ERROR blobscache

flwstern · February 29, 2024, 12:20am

Toyoo:

Separate things with no connection. Both are called file walkers simply because both call the same subroutine from a source file named filewalker.go. Right now neither keeps progress across restarts, but there is work on this being done for both. I disabled the used space filewalker on my nodes, I don’t see the purpose of running it on my nodes. If there’s a bad estimate, that just means I’d adjust the allocated space accordingly looking at the amount of space reported by the file system as free.

The node does not actually use these numbers for anything meaningful except to compare it to the allocation size; node still accepts uploads and downloads if the estimate is totally wrong, just as long as the estimate is below allocation size. And the payouts are computed by the satellite which does not care about correctness of the estimate either. Wrong estimate only results in node showing wrong figures in its UI.

Ah, okay, I get it now, so that’s clear. But then my question is, when you refer to your filewalker taking 8 minutes per TB, are you specifically talking about the gc-filewalker? Because if that’s the case, then it seems we have similar figures. It takes me about 15-20 minutes for 10-12TB for it to complete.

Toyoo · February 29, 2024, 12:22am

This was indeed the used space file walker. It was the easiest to measure, not having to wait for the next bloom filter.

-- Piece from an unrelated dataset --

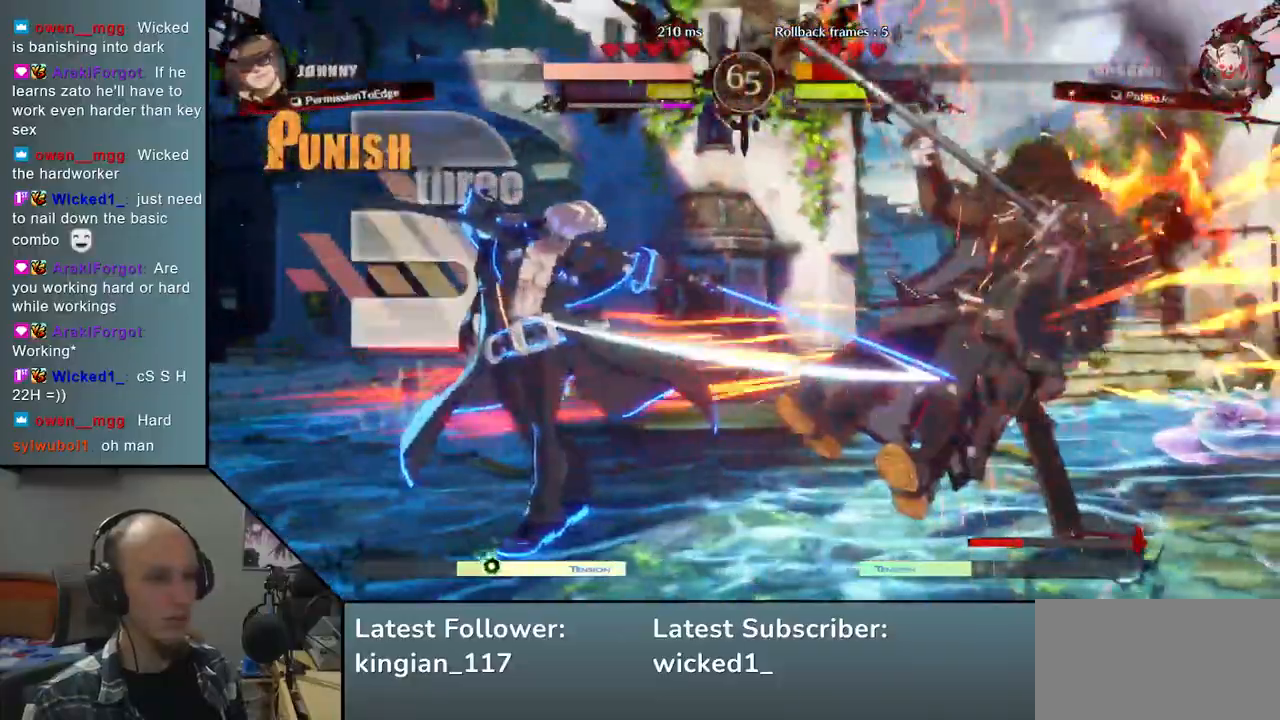
{"buttons": [], "left_stick": "right", "events": []}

Also confirmed by running du on the storage directory, it effectively performs the same thing I/O-wise as a file walker.

Garbage collection is now faster though, it doesn’t need to read all inodes anymore thanks to this commit: https://review.dev.storj.io/c/storj/storj/+/9423. My measurements were done before this commit, and at that time both types of file walkers would take roughly the same amount of time.

flwstern · February 29, 2024, 12:28am

Ah, damn, I was hoping you’d say yes Anyway, it seems like ext4 is the way to go if I’m setting up more nodes in the future. Thanks for a great conversation, but we can both admit that what we’ve discussed now has nothing to do with virtualization but rather file systems and storage design.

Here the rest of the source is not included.